More On The "Friendly Fire" Theory / Salinger Style - CoverUps.com
Pierre Salinger, who was once John F. Kennedy's press secretary and later an ABC correspondent in Paris for 15 years retiring in 1993, has a fondness for conspiracy theories.
In the early 1980s, Salinger claimed the Carter administration bungled opportunities to free the American hostages who were held in Iran. Later he charged that the United States tricked Iraq's Saddam Hussein into invading Kuwait in 1990. And he floated a theory that Pan American Flight 103 had been blown up over Scotland in 1998 because a U.S. drug-enforcement sting had gone bad, allowing terrorists to place a bomb on the plane.

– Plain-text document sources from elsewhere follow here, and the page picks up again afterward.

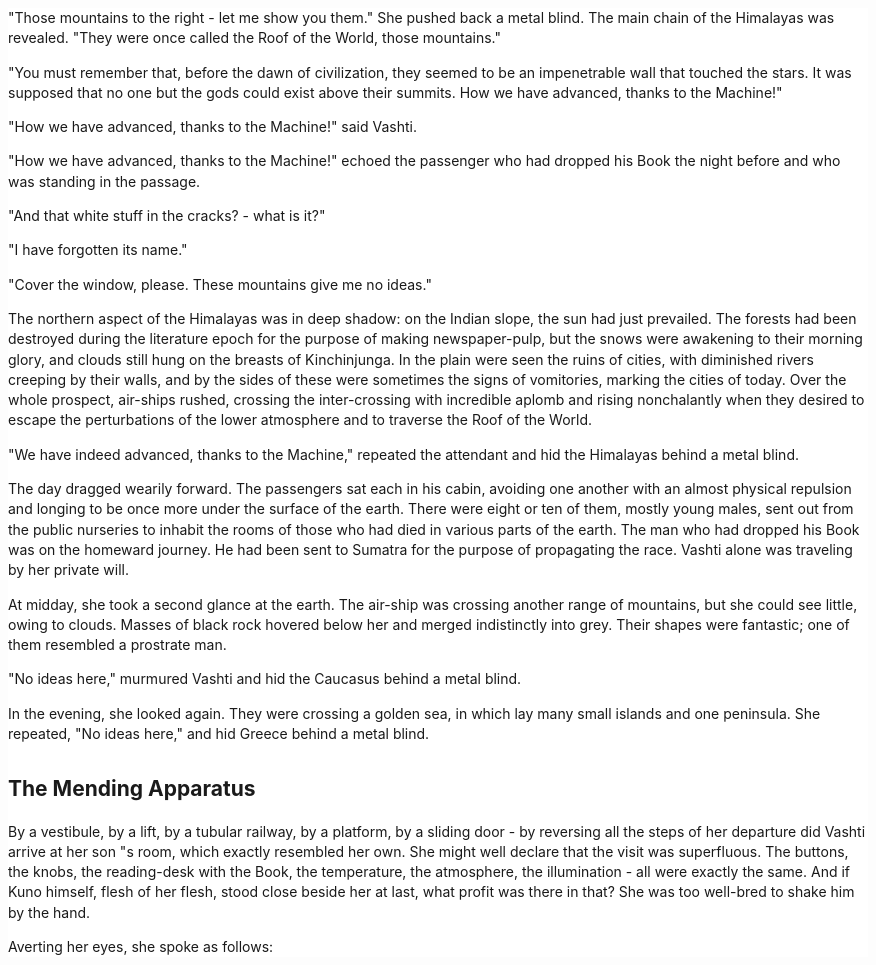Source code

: "Those mountains to the right - let me show you them." She pushed back a metal blind. The main chain of the Himalayas was revealed. "They were once called the Roof of the World, those mountains."

"You must remember that, before the dawn of civilization, they seemed to be an impenetrable wall that touched the stars. It was supposed that no one but the gods could exist above their summits. How we have advanced, thanks to the Machine!"

"How we have advanced, thanks to the Machine!" said Vashti.

"How we have advanced, thanks to the Machine!" echoed the passenger who had dropped his Book the night before and who was standing in the passage.

"And that white stuff in the cracks? - what is it?"

"I have forgotten its name."

"Cover the window, please. These mountains give me no ideas."

The northern aspect of the Himalayas was in deep shadow: on the Indian slope, the sun had just prevailed. The forests had been destroyed during the literature epoch for the purpose of making newspaper-pulp, but the snows were awakening to their morning glory, and clouds still hung on the breasts of Kinchinjunga. In the plain were seen the ruins of cities, with diminished rivers creeping by their walls, and by the sides of these were sometimes the signs of vomitories, marking the cities of today. Over the whole prospect, air-ships rushed, crossing the inter-crossing with incredible aplomb and rising nonchalantly when they desired to escape the perturbations of the lower atmosphere and to traverse the Roof of the World.

"We have indeed advanced, thanks to the Machine," repeated the attendant and hid the Himalayas behind a metal blind.

The day dragged wearily forward. The passengers sat each in his cabin, avoiding one another with an almost physical repulsion and longing to be once more under the surface of the earth. There were eight or ten of them, mostly young males, sent out from the public nurseries to inhabit the rooms of those who had died in various parts of the earth. The man who had dropped his Book was on the homeward journey. He had been sent to Sumatra for the purpose of propagating the race. Vashti alone was traveling by her private will.

At midday, she took a second glance at the earth. The air-ship was crossing another range of mountains, but she could see little, owing to clouds. Masses of black rock hovered below her and merged indistinctly into grey. Their shapes were fantastic; one of them resembled a prostrate man.

"No ideas here," murmured Vashti and hid the Caucasus behind a metal blind.

In the evening, she looked again. They were crossing a golden sea, in which lay many small islands and one peninsula. She repeated, "No ideas here," and hid Greece behind a metal blind.

## The Mending Apparatus

By a vestibule, by a lift, by a tubular railway, by a platform, by a sliding door - by reversing all the steps of her departure did Vashti arrive at her son "s room, which exactly resembled her own. She might well declare that the visit was superfluous. The buttons, the knobs, the reading-desk with the Book, the temperature, the atmosphere, the illumination - all were exactly the same. And if Kuno himself, flesh of her flesh, stood close beside her at last, what profit was there in that? She was too well-bred to shake him by the hand.

Averting her eyes, she spoke as follows:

In the fall of 1996, in a speech to aviation executives in Cannes France, Salinger, 71, claimed the crash of TWA Flight 800 in July of '96 was the result of accidental "friendly fire" from a U.S. missile cruiser. Later he showed off a document and said he had "very, very strong" proof. Because the charge came from Salinger, people listened to it. Suddenly there were worldwide headlines, though the stories were skeptical. His claim was denied by the Navy and rejected by the FBI, which interviewed him at length and called it "nonsense." Despite this, Salinger stuck by his story. Salinger stated, "I acknowledge I could be wrong. If I do turn out to be totally wrong, It will be a very embarrassing thing for me."

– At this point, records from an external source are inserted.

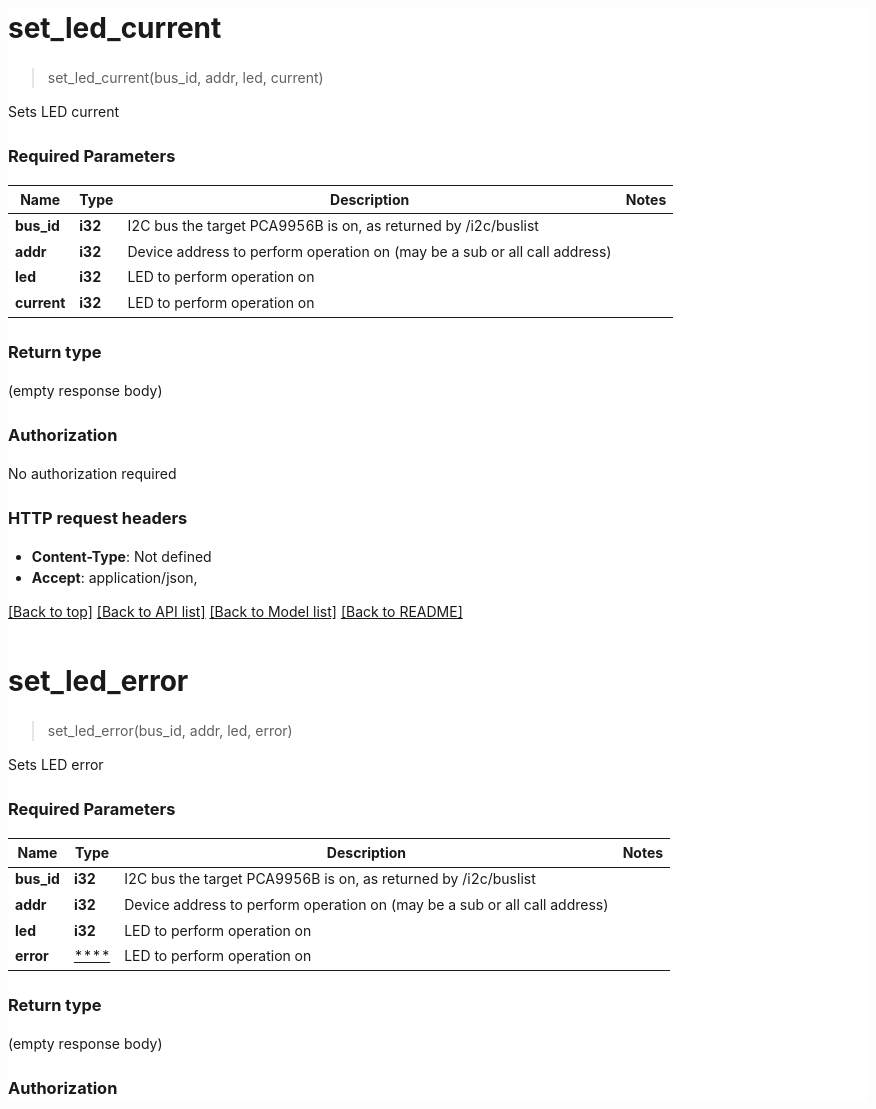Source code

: # **set_led_current**
> set_led_current(bus_id, addr, led, current)


Sets LED current

### Required Parameters

Name | Type | Description  | Notes
------------- | ------------- | ------------- | -------------
  **bus_id** | **i32**| I2C bus the target PCA9956B is on, as returned by /i2c/buslist | 
  **addr** | **i32**| Device address to perform operation on (may be a sub or all call address) | 
  **led** | **i32**| LED to perform operation on | 
  **current** | **i32**| LED to perform operation on | 

### Return type

 (empty response body)

### Authorization

No authorization required

### HTTP request headers

 - **Content-Type**: Not defined
 - **Accept**: application/json, 

[[Back to top]](#) [[Back to API list]](../README.md#documentation-for-api-endpoints) [[Back to Model list]](../README.md#documentation-for-models) [[Back to README]](../README.md)

# **set_led_error**
> set_led_error(bus_id, addr, led, error)


Sets LED error

### Required Parameters

Name | Type | Description  | Notes
------------- | ------------- | ------------- | -------------
  **bus_id** | **i32**| I2C bus the target PCA9956B is on, as returned by /i2c/buslist | 
  **addr** | **i32**| Device address to perform operation on (may be a sub or all call address) | 
  **led** | **i32**| LED to perform operation on | 
  **error** | [****](.md)| LED to perform operation on | 

### Return type

 (empty response body)

### Authorization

When the dust had settled, his "very, very strong" proof turned out to be a memo that had been circulating on the Internet since August, '96. The memo, which purported to be a copy of an actual document "proving" friendly fire brought down TWA Flight 800, was vigorously discredited by the Navy, though many in the public still believe it to be true. Interestingly enough, Salinger, had previously claimed that his "proof" was NOT limited to the Internet memo. I guess the truth changes.
Despite America's First Amendment, and despite the fact that TWA Flight 800's crash is not a matter of National Security, rumor has it the Navy pressured and/or threatened the private citizen who posted the"memo" on the Internet into removing it. Food for thought, free thinkers.
In the fall of 1996, Salinger dug his teeth into the story, vowing to pursue it. He stated, "I want to see If I can come up with more information for the FBI."
As this is written, in May of 1998, Salinger is apparently still in the process of gathering additional data.